Hehe..... That's not a bad idea. If I won that raffle I would keep one car for myself and start a new raffle for the others and make a bunch more money than just selling them.
I always wanted to start a raffle like that... Anyway id sell all of those cars as soon as possible. 5mns cost 10% ...
+1 I'd keep the LS460 - that's a pretty damn nice car. Unfortuantely it's a bit uninvolved to drive, but plenty quick and extremely quiet and comfortable. I'd offload the rest for a nice toy that's much more involving to drive...

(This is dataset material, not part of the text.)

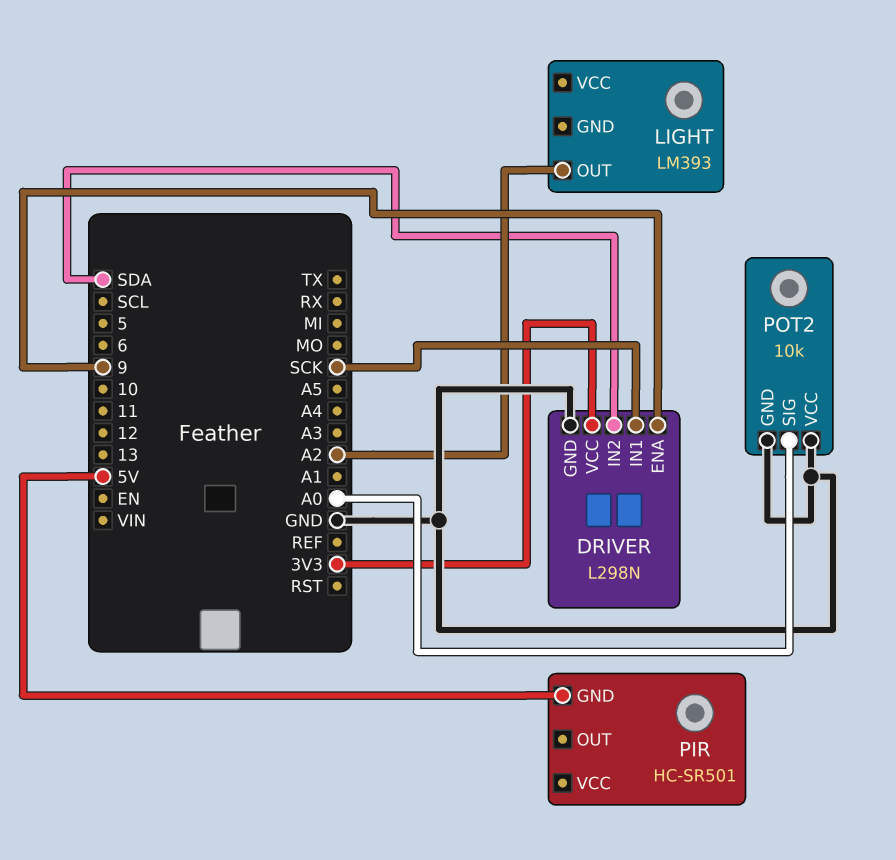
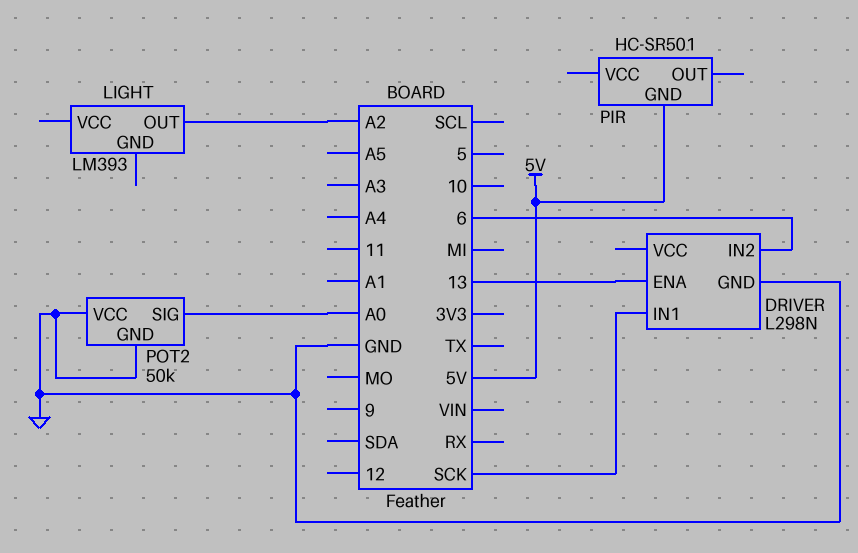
DRIVER pin ENA: 9 -> 13
DRIVER pin IN2: SDA -> 6
DRIVER pin VCC: 3V3 -> none
POT2: 10k -> 50k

1. Read the disclaimer. 2. Pick out a nice place for the "regrets" letter. 3. Pick out something else to put there when even the letter doesn't arrive. Most contests have a "cash equivalent" prize. But this one isn't exactly subject to "US postal regulations" like raffles in the 'states.
Actually, I've entered these before, and I always get a regret letter...maybe not this time...I just thought it would be interesting to know what others would do if they, all of a sudden, were given six cars... Thanks for the replies, Mike "fingers STILL crossed" in Kuwait
After we acquired a large business unit from GM, the office sometimes had "raffles" where all the employees were automatically "entered", and the prize was a GM vehicle -- but never a vette. My reaction was, "they're not paying me enough to drive one of those things". I'm rather choosy about what I drive. (I hate rental cars.) In any contest where the "prize" is a car -- I'd take the cash instead. I've been known to buy a lottery ticket, from time to time. But I consider it a gauge of how well (or poorly) management is doing during this reorg cycle, rather than anything like a retirement plan. Of course, I worked for FAA in Atlantic City when the casinos came in. The first rule of the tables is, figure the money lost before you start (entertainment expense for the evening). Anything you walk out with is a bonus. The only people who made money off the casinos were the ones that bought stock before NJ gaming laws passed.